When global NPP predictions were broken down into 30° latitude zones, monthly air temperature was found to be highly correlated (R
2 > 0.9) with seasonal increases and decreases in NPP at latitudes between 30° N and 90° N (Table 1). Monthly precipitation was found to be more closely correlated (R
2 > 0.8) with seasonal increases and decreases in NPP than was air temperature at latitudes between 30° N and 30° S, whereas EVI was closely correlated (R
2 > 0.7) with monthly NPP in all latitude zones. Correlations between monthly EVI anomalies (2000–2009) and predicted monthly NPP anomalies were significant in all latitude zones as well, which implies that, across latitiude zones, interannual NPP variations were most strongly controlled by EVI inputs, compared to short-term variations in air temperature or precipitation.
Nonetheless, there were many instances of severe drought affecting terrestrial NPP on local-to-regional scales across the globe during the period of 2000 to 2008, mainly in areas of the central North America, Africa, Brazil, and China (Fig. 7). Beginning with major droughts in Brazil, the Horn of Africa, the Middle East, Central and South Asia, and China in 2000 and 2001, these events were followed by most of North America, southern Africa, and Australia experiencing record low precipitation amounts in 2002, 2003, and 2004. Large areas of Europe, southern Africa, Brazil, and Paraguay were affected by severe droughts in 2005. From 2006 though 2008, much of the United States, eastern and southern Africa, China, and Australia experienced continued deficits of precipitation.

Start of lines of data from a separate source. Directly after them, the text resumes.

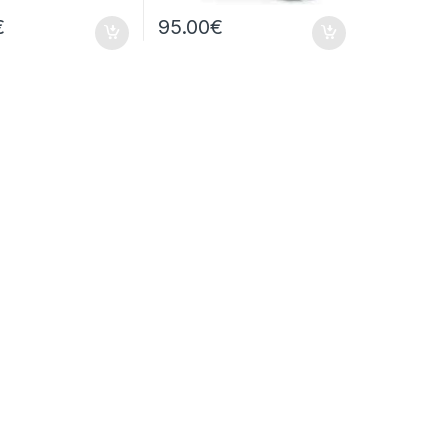
€
95.00
€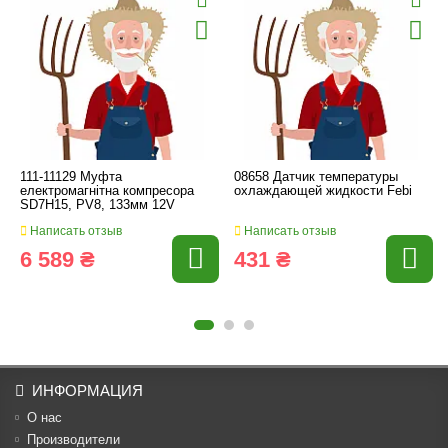
111-11129 Муфта
08658 Датчик температуры
електромагнітна компресора
охлаждающей жидкости Febi
SD7H15, PV8, 133мм 12V
Написать отзыв
Написать отзыв
6 589 ₴
431 ₴
ИНФОРМАЦИЯ
О нас
Производители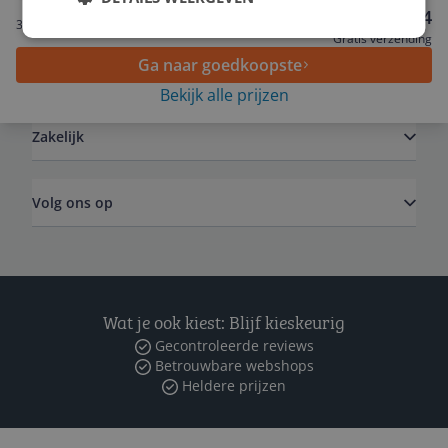
Service
€ 49,34
3 tot 4 dagen
Gratis verzending
Ga naar goedkoopste
Algemeen
Bekijk alle prijzen
Zakelijk
Volg ons op
Wat je ook kiest: Blijf kieskeurig
Gecontroleerde reviews
Betrouwbare webshops
Heldere prijzen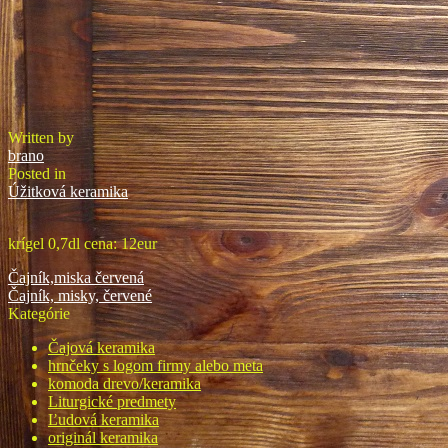
Written by
brano
Posted in
Úžitková keramika
krígel 0,7dl cena: 12eur
Navigácia
Čajník,miska červená
v
Čajník, misky, červené
článku
Kategórie
Čajová keramika
hrnčeky s logom firmy alebo meta
komoda drevo/keramika
Liturgické predmety
Ľudová keramika
originál keramika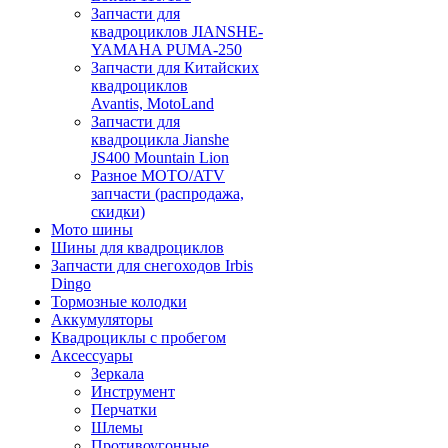
Запчасти для
квадроциклов JIANSHE-
YAMAHA PUMA-250
Запчасти для Китайских
квадроциклов
Avantis, MotoLand
Запчасти для
квадроцикла Jianshe
JS400 Mountain Lion
Разное МОТО/ATV
запчасти (распродажа,
скидки)
Мото шины
Шины для квадроциклов
Запчасти для снегоходов Irbis
Dingo
Тормозные колодки
Аккумуляторы
Квадроциклы с пробегом
Аксессуары
Зеркала
Инструмент
Перчатки
Шлемы
Противоугонные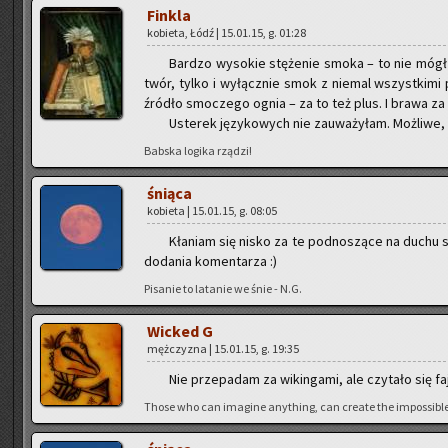
Fin­kla
ko­bie­ta, Łódź | 15.01.15, g. 01:28
Bar­dzo wy­so­kie stę­że­nie smoka – to nie mó
twór, tylko i wy­łącz­nie smok z nie­mal wszyst­ki­mi pr
źró­dło smo­cze­go ognia – za to też plus. I brawa za na
Uste­rek ję­zy­ko­wych nie za­uwa­ży­łam. Moż­li­we
Bab­ska lo­gi­ka rzą­dzi!
śnią­ca
ko­bie­ta | 15.01.15, g. 08:05
Kła­niam się nisko za te pod­no­szą­ce na duchu sł
do­da­nia ko­men­ta­rza :)
Pi­sa­nie to la­ta­nie we śnie - N.G.
Wic­ked G
męż­czy­zna | 15.01.15, g. 19:35
Nie prze­pa­dam za wi­kin­ga­mi, ale czy­ta­ło się faj
Those who can ima­gi­ne any­thing, can cre­ate the im­pos­si­ble 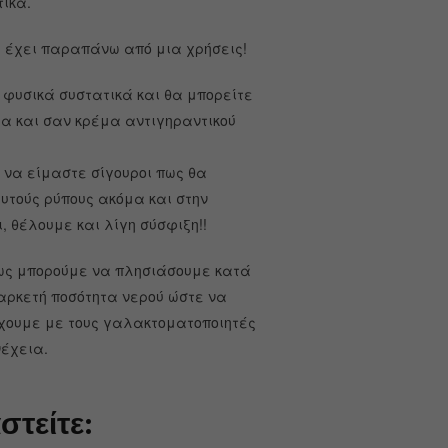
ικά.
θα έχει παραπάνω από μια χρήσεις!
 φυσικά συστατικά και θα μπορείτε
μα και σαν κρέμα αντιγηραντικού
 να είμαστε σίγουροι πως θα
υτούς ρύπους ακόμα και στην
, θέλουμε και λίγη σύσφιξη!!
μως μπορούμε να πλησιάσουμε κατά
αρκετή ποσότητα νερού ώστε να
τύχουμε με τους γαλακτοματοποιητές
νέχεια.
στείτε: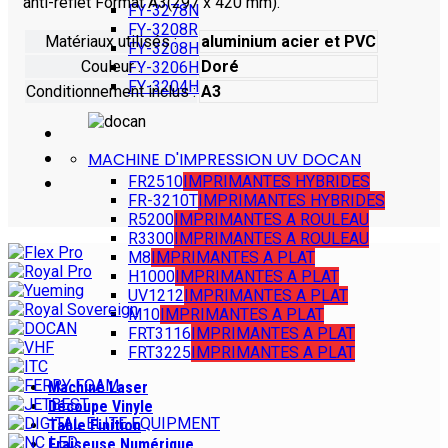
anti-reflet Format A3(297 x 420 mm).
FY-3278N
FY-3208R
Matériaux utilisés :
aluminium acier et PVC
FY-3208H
Couleur :
Doré
FY-3206H
FY-3204H
Conditionnement inclus :
A3
MACHINE D'IMPRESSION UV DOCAN
FR2510
IMPRIMANTES HYBRIDES
FR-3210T
IMPRIMANTES HYBRIDES
R5200
IMPRIMANTES A ROULEAU
R3300
IMPRIMANTES A ROULEAU
M8
IMPRIMANTES A PLAT
H1000
IMPRIMANTES A PLAT
UV1212
IMPRIMANTES A PLAT
M10
IMPRIMANTES A PLAT
FRT3116
IMPRIMANTES A PLAT
FRT3225
IMPRIMANTES A PLAT
Machine Laser
Découpe Vinyle
Table Finition
Fraiseuse Numérique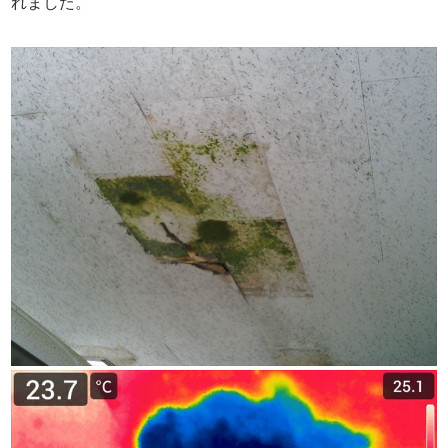
れました。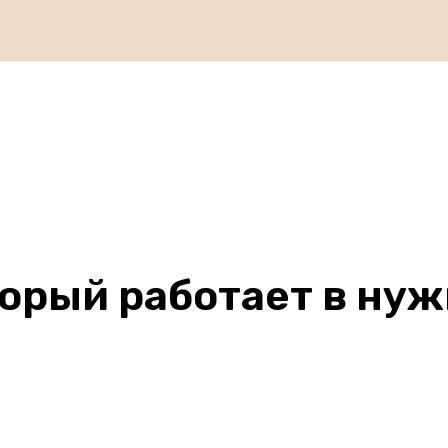
торый работает в ну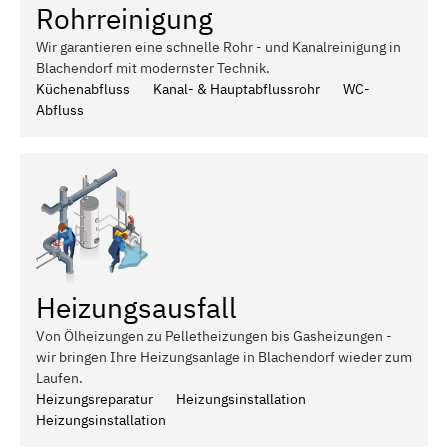
Rohrreinigung
Wir garantieren eine schnelle Rohr - und Kanalreinigung in
Blachendorf mit modernster Technik.
Küchenabfluss
Kanal- & Hauptabflussrohr
WC-
Abfluss
Heizungsausfall
Von Ölheizungen zu Pelletheizungen bis Gasheizungen -
wir bringen Ihre Heizungsanlage in Blachendorf wieder zum
Laufen.
Heizungsreparatur
Heizungsinstallation
Heizungsinstallation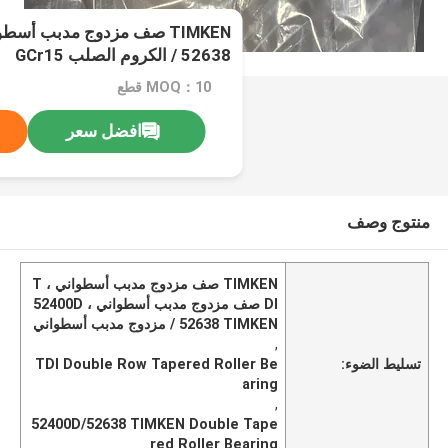
/ 52638 الكروم الصلب GCr15
MOQ：10 قطع
افضل سعر
منتوج وصف
TIMKEN صف مزدوج مدبب أسطواني ، T
DI صف مزدوج مدبب أسطواني ، 52400D
/ 52638 TIMKEN مزدوج مدبب أسطواني
,
تسليط الضوء:
TDI Double Row Tapered Roller Be
aring
,
52400D/52638 TIMKEN Double Tape
red Roller Bearing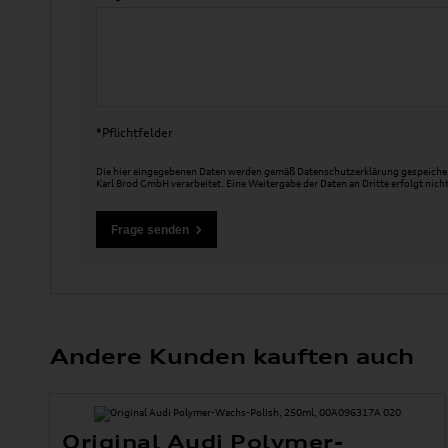
*Pflichtfelder
Die hier eingegebenen Daten werden gemäß
Datenschutzerklärung
gespeicher
Karl Brod GmbH verarbeitet. Eine Weitergabe der Daten an Dritte erfolgt nicht
Andere Kunden kauften auch
Original Audi Polymer-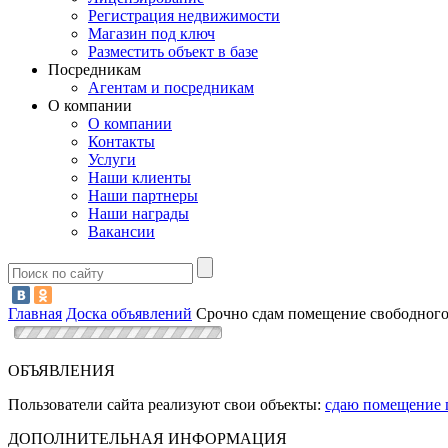
Регистрация недвижимости
Магазин под ключ
Разместить объект в базе
Посредникам
Агентам и посредникам
О компании
О компании
Контакты
Услуги
Наши клиенты
Наши партнеры
Наши награды
Вакансии
Главная
Доска объявлений
Срочно сдам помещение свободного
ОБЪЯВЛЕНИЯ
Пользователи сайта реализуют свои объекты:
сдаю помещение 
ДОПОЛНИТЕЛЬНАЯ ИНФОРМАЦИЯ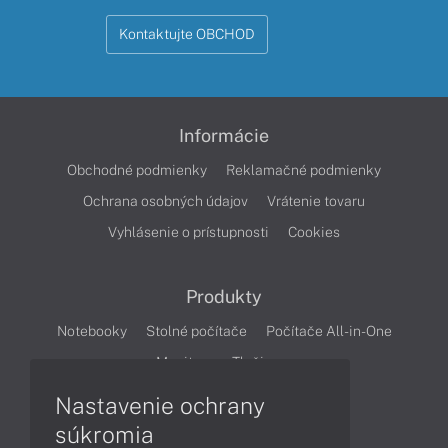
Kontaktujte OBCHOD
Informácie
Obchodné podmienky
Reklamačné podmienky
Ochrana osobných údajov
Vrátenie tovaru
Vyhlásenie o prístupnosti
Cookies
Produkty
Notebooky
Stolné počítače
Počítače All-in-One
Monitory
Tlačiarne
Nastavenie ochrany
Články
súkromia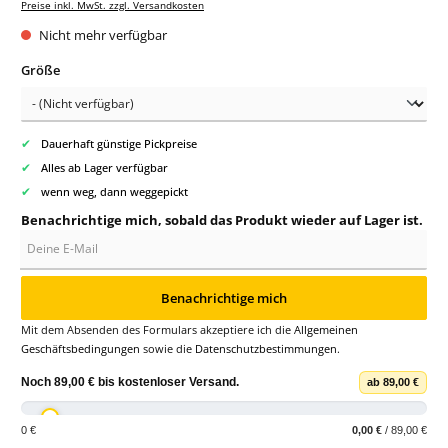
Preise inkl. MwSt. zzgl. Versandkosten
Nicht mehr verfügbar
auswählen
Größe
✔
Dauerhaft günstige Pickpreise
✔
Alles ab Lager verfügbar
✔
wenn weg, dann weggepickt
Benachrichtige mich, sobald das Produkt wieder auf Lager ist.
Deine E-Mail
Benachrichtige mich
Mit dem Absenden des Formulars akzeptiere ich die
Allgemeinen
Geschäftsbedingungen
sowie die
Datenschutzbestimmungen
.
Noch
89,00 €
bis
kostenloser Versand
.
ab 89,00 €
0 €
0,00 €
/ 89,00 €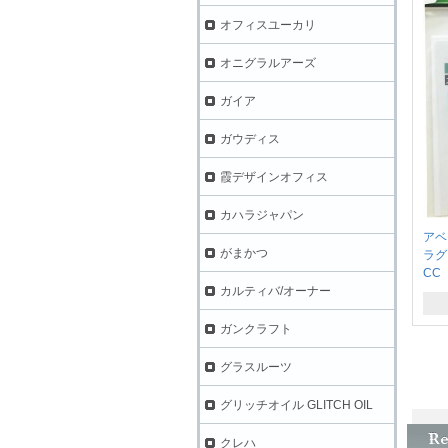
オフィスユーカリ
オニグラルアーズ
ガイア
ガウディス
霞デザインオフィス
カハラジャパン
アベ
がまかつ
ラグ
CC
カルティバ/オーナー
ガンクラフト
グラスルーツ
グリッチオイル GLITCH OIL
クレハ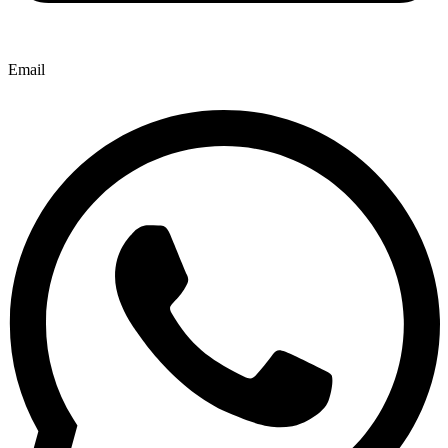
Email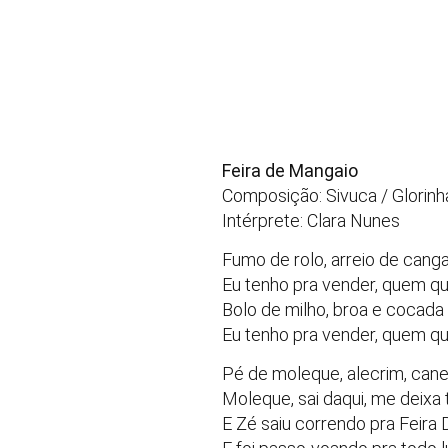
Feira de Mangaio
Composição: Sivuca / Glorin
Intérprete: Clara Nunes
Fumo de rolo, arreio de cang
Eu tenho pra vender, quem q
Bolo de milho, broa e cocada
Eu tenho pra vender, quem q
Pé de moleque, alecrim, cane
Moleque, sai daqui, me deixa 
E Zé saiu correndo pra Feira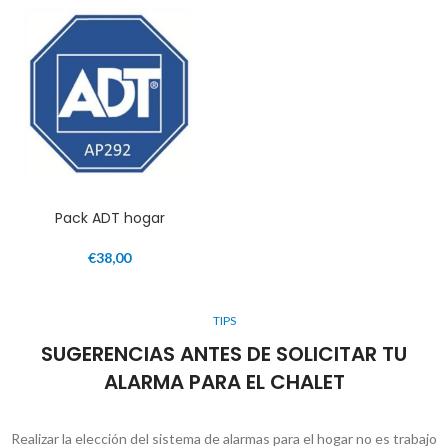
Pack ADT hogar
€
38,00
TIPS
SUGERENCIAS ANTES DE SOLICITAR TU
ALARMA PARA EL CHALET
Realizar la elección del sistema de alarmas para el hogar no es trabajo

Drought in the Amazon basin approached unprecedented levels in 2009 (and into 2010; Lewis et al., 2011), and the impact on NPP was evident in the CASA model prediction of 2009 anomalies in excess of −100 g C m−2 yr−1 in the central and western portions of the basin (Fig. 7). This was seen in contrast to the impacts of the severe drought of 2005, which was predicted to have impacted tropical forest NPP (with anomalies on the order of −20 g C m−2 yr−1) mainly in the eastern and in more isolated southwestern portions of the Brazilian Amazon.
A notable global difference of our CASA model estimates of NPP from those of previous terrestrial carbon studies (Cramer et al., 1999) was the magnitude of tropical forest NPP. Whereas these previously cited estimates of annual NPP across rainforest study sites that were largely protected from human disturbance have commonly exceeded 900 g C m−2 yr−1 (Clark et al., 2001), our CASA model for 2009 estimated an average NPP of 840 g C m−2 yr−1 in the South American tropical region, an average of 805 g C m−2 yr−1 in the African tropical region, and an average of 847 g C m−2 yr−1 in the South East Asian tropical region. Although hundreds of annual NPP values of greater than 1000 g C m−2 yr−1 were estimated as well at isolated locations across all three tropical forest regions of the world, the impact of deforestation and replacement of forests by lower production tropical agricultural systems has been widely captured by the MODIS EVI inputs to CASA since the year 2000.
Across the tropical rainforest zones, CASA NPP in 2009 totaled to 13.7 Pg C yr−1, accounting for nearly one-third (27 %) of global terrestrial NPP. Of the three major tropical rainforest regions, South America (80–43°W) accounted for 47 % of the zonal NPP total, whereas Africa (13.5–40°E) and Asia (73.5–162.5°E) regions together accounted for 45 % of the zonal NPP total (Table 2).